In the digital age, it’s more important than ever that we teach our kids the importance of online safety.
Studies have shown that many parents aren’t particularly confident when it comes to navigating privacy settings on their social media. Despite this, they’re are still posting images of their children online, along with potentially sensitive information. Before we discuss the importance of online safety with our kids, we need to educate ourselves about the risks of exposing our children to the virtual world. It’s important to note that regardless of your privacy settings on social media, nothing you post can ever be considered completely private. The moment information and images of your children that you’ve posted reach complete strangers, friends of friends or data-gathering advertisers, they cease to be within your control.
Alternatives to social media
Many parents feel comfortable posting photos of their children online as soon as they’re born, wanting to share their excitement and pride with their friends and family immediately after the birth. While there’s much debate about what kinds of things are or aren’t acceptable to share – generic baby pics, as opposed to a bathtime photo of your toddler or a video of them having a tantrum – it’s a topic that requires more thought than we’ve been giving it. If you feel unsure or uncomfortable sharing information about your kids, or fear that they might suffer consequences in the future, there are alternatives you can consider.

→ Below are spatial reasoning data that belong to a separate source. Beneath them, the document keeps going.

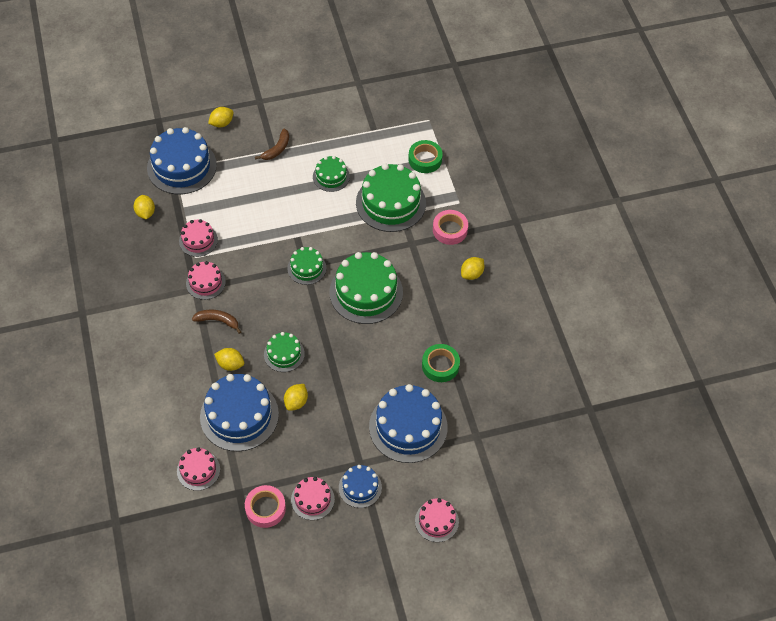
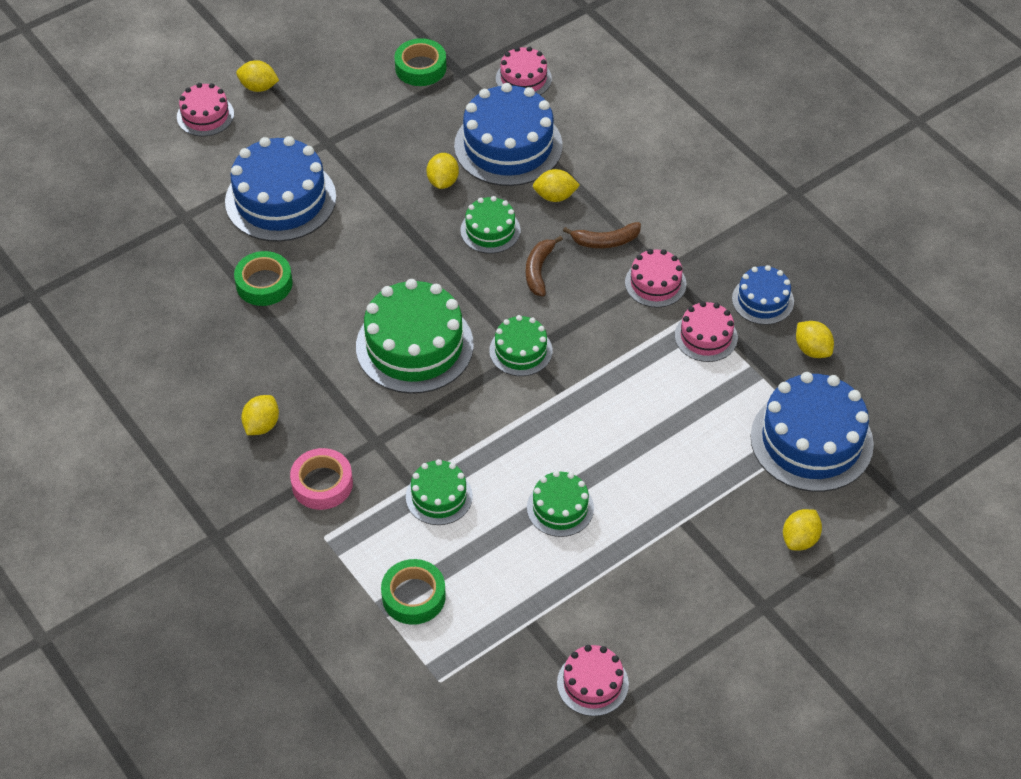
camera: 160 degrees right, 5 degrees down
(265, 508) = (420, 68): pink tape -> green tape
(277, 149) = (677, 525): brown banana -> brown banana (538, 270)
(312, 499) = (368, 92): pink cake -> pink cake (592, 683)
(360, 487) = (315, 120): blue cake -> blue cake (763, 300)
(389, 534) = (258, 87): none -> yellow lemon
(390, 203) = (439, 496): green cake -> green cake, size x0.54

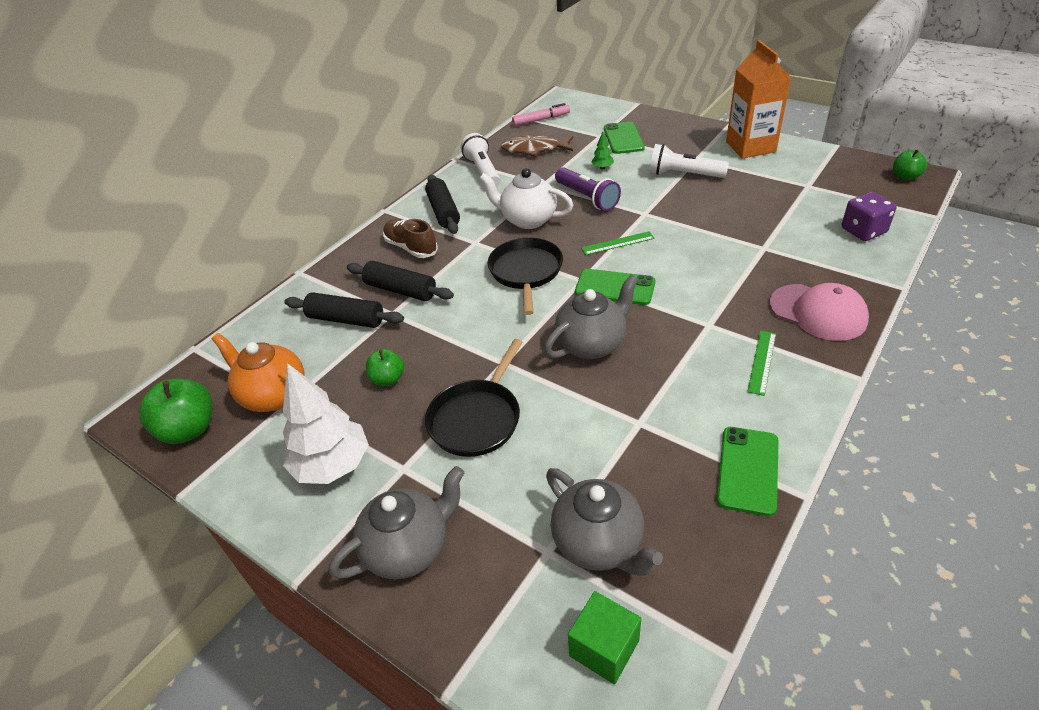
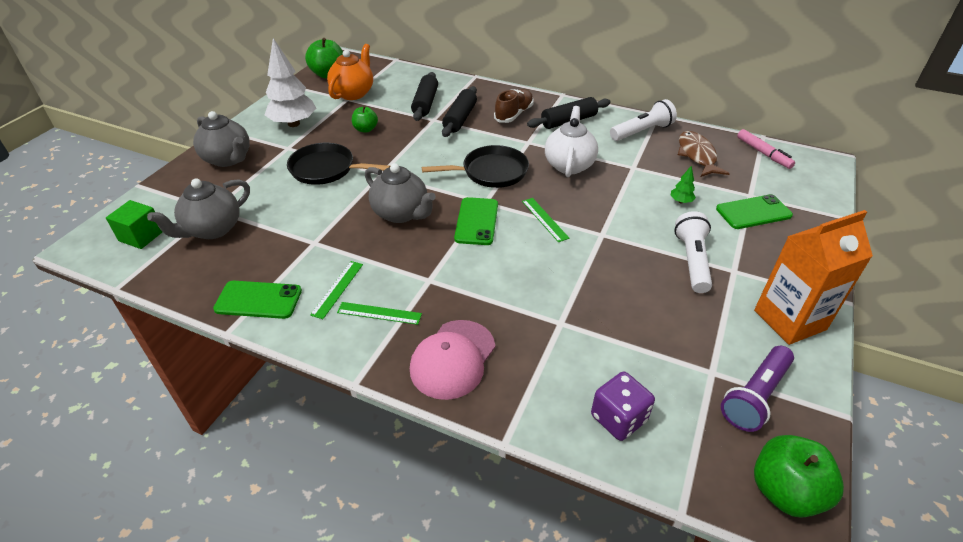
camera: 75 degrees right, 0 degrees up
(587, 198) = (618, 195): purple flashlight -> purple flashlight (755, 396)
(725, 397) = (337, 289): none -> green ruler
(905, 177) = (785, 491): green apple -> green apple, size x1.66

Give your children veto power
If your children are old enough to make decisions about their privacy, make sure you run photos or stories by them and get their permission before posting anything that includes them on social media. You might find that they enjoy the praise they receive when you’ve posted a photo of them looking great at their primary school graduation ceremony, but aren’t quite as thrilled to have that hilarious old photo of themselves covered in spaghetti shared online. Remember, those experiences belong to your children and leaving them in control of what’s done with their personal history encourages a strong sense of identity and self-esteem.
Save it for when they’re older
If your kids aren’t old enough to make the decision for themselves about what can or can’t go on social media, you could create a folder for images and stories that you think they might one day allow to be uploaded online. Save all the funny and poignant photos and memories and share them with family and close friends via email or private messages, but don’t post them on social media. When your kids are old enough, go through these memories and decide together which of them, if any, your children are comfortable having posted online. They’ll appreciate the respect and self-control you’ve modelled and learn a lesson about the seriousness of putting personal information on social media.
Take it offline
Why not go old-school? Print special photos and make notes of happy or important memories and milestones; then use these to create a scrapbook about your child. This way, their memories and life events are preserved solely for them, rather than for public consumption. The scrapbook makes a special birthday gift when they’re older and your child will definitely appreciate not only the gesture, but the time and care taken to produce it.